## TASK OBJECTIVE
Take from the material every line containing the string "useBaseUrl" and copy it.

## DATA EXTRACTS
•••••

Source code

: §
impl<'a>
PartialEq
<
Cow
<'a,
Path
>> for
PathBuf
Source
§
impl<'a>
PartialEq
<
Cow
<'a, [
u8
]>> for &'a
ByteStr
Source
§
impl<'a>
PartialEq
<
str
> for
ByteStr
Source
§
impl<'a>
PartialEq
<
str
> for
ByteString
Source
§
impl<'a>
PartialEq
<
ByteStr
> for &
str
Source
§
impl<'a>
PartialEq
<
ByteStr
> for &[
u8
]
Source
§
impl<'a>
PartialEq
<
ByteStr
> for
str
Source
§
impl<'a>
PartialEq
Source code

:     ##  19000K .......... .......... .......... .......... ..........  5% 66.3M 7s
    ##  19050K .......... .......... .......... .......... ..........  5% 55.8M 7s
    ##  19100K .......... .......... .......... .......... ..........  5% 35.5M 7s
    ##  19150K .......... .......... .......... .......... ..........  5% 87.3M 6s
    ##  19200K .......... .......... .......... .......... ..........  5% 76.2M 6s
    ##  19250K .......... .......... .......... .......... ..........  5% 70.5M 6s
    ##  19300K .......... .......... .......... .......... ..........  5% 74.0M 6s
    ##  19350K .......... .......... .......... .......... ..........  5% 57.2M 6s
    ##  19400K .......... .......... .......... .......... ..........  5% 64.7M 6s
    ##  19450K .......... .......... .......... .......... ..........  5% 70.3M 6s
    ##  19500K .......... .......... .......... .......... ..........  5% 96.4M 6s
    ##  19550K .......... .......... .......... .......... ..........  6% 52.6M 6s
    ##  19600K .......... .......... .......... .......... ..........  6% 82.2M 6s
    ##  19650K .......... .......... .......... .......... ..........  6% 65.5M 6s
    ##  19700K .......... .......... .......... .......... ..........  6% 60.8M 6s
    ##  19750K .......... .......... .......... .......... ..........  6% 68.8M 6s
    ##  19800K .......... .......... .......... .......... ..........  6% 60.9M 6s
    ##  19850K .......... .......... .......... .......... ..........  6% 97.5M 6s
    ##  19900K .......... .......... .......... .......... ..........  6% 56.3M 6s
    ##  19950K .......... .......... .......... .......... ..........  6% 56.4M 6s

•••••

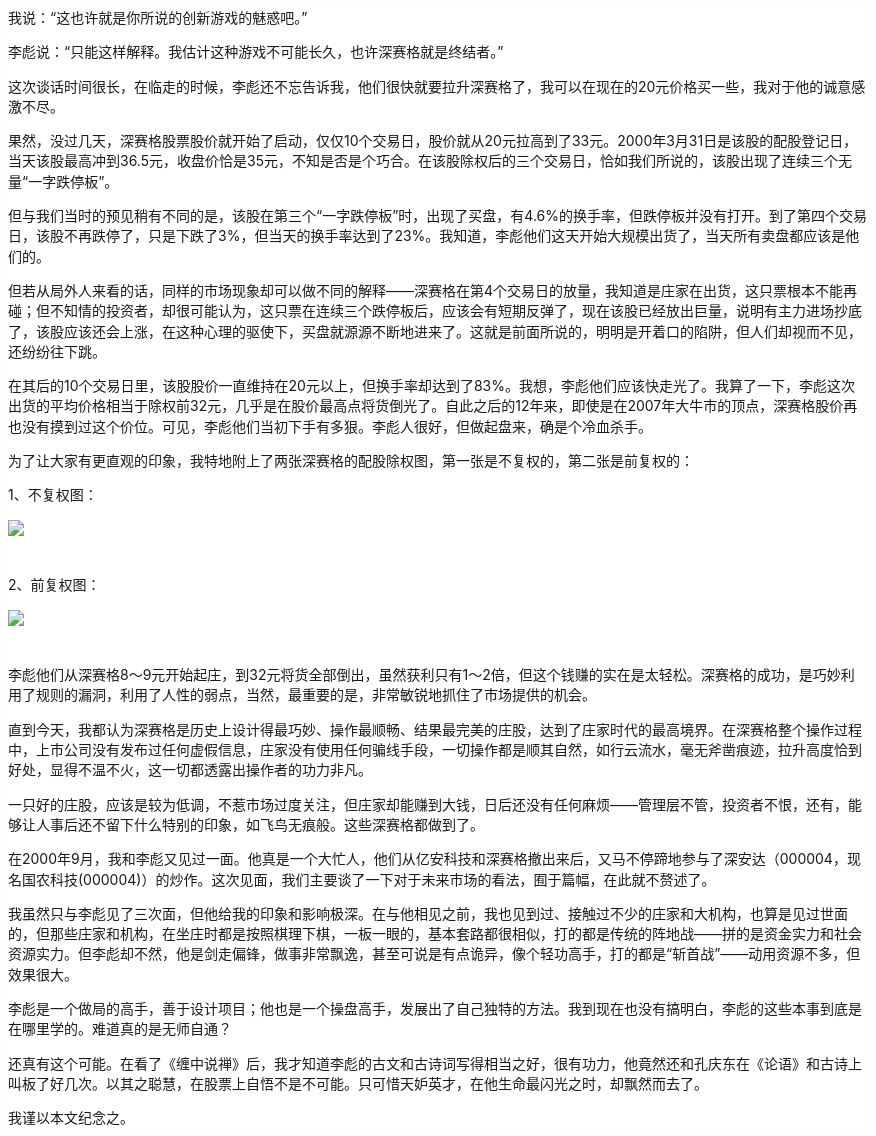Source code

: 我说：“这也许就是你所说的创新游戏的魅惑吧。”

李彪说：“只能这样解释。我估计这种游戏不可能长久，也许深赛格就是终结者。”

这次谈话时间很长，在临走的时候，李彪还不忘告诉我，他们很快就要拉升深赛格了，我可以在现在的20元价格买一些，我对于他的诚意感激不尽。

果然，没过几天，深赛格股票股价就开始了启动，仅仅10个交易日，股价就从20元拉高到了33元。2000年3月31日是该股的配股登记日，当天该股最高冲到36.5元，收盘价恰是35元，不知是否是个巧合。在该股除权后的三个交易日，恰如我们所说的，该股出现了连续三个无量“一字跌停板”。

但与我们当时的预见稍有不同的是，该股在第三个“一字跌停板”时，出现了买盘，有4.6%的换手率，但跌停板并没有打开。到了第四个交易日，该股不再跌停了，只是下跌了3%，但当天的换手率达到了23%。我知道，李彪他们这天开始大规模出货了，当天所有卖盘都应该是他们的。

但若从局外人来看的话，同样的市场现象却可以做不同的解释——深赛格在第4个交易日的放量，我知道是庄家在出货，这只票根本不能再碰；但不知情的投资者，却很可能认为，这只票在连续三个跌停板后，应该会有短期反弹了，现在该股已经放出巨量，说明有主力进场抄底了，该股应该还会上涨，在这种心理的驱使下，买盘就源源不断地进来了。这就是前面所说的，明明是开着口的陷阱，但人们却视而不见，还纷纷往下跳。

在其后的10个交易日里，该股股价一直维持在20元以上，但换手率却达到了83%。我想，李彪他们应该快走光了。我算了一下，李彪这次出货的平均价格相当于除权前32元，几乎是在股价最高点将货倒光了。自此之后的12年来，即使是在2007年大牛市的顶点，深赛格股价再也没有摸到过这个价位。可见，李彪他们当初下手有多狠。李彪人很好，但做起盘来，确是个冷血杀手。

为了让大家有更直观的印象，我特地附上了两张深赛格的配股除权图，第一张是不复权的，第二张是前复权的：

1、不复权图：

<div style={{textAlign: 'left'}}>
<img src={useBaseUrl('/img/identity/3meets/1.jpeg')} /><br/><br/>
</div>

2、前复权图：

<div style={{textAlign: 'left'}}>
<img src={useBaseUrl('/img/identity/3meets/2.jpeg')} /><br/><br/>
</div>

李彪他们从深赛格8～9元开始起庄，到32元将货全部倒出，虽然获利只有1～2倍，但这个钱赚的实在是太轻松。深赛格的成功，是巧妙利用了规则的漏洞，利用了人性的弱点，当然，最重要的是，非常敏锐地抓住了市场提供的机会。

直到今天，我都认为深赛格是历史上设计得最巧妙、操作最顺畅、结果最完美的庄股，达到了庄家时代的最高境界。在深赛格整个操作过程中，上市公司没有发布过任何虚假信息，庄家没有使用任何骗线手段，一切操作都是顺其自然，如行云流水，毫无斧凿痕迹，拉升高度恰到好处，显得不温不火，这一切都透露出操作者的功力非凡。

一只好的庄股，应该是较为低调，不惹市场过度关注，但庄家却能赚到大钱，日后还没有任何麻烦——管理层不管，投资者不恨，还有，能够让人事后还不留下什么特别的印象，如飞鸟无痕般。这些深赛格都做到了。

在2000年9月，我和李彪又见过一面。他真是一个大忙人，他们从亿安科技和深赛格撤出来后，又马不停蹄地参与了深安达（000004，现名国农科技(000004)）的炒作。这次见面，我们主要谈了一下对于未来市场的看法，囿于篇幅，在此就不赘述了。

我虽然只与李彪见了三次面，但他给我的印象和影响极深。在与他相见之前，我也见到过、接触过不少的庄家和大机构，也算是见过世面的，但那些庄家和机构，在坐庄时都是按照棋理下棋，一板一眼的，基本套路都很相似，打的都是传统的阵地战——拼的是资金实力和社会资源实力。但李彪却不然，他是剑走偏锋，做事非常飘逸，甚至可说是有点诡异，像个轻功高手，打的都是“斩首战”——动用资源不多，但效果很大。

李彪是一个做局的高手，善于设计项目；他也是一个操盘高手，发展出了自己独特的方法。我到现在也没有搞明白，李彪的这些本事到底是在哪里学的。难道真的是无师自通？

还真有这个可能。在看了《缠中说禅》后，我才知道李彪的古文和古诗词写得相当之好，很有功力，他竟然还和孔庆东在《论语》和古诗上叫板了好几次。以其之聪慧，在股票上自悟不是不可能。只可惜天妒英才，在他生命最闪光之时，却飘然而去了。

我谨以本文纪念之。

•••••

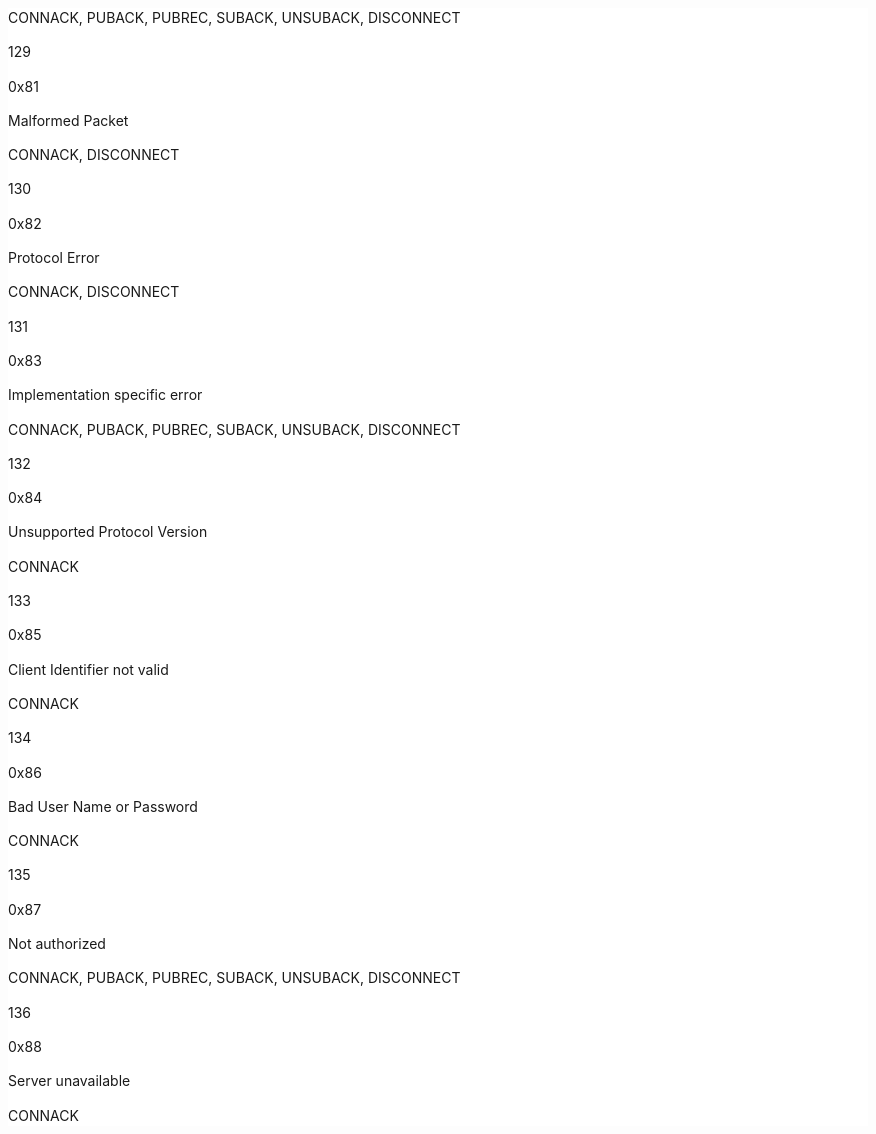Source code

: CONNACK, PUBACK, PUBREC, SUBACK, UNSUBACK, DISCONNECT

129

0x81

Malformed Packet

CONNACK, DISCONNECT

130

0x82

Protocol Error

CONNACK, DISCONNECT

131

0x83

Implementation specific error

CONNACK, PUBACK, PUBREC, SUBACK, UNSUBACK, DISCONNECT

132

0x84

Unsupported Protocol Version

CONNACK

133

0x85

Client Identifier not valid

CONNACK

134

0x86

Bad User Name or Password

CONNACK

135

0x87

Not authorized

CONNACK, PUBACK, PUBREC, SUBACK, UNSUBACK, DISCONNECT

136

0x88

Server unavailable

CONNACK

•••••

## REPLY
<img src={useBaseUrl('/img/identity/3meets/1.jpeg')} /><br/><br/>
<img src={useBaseUrl('/img/identity/3meets/2.jpeg')} /><br/><br/>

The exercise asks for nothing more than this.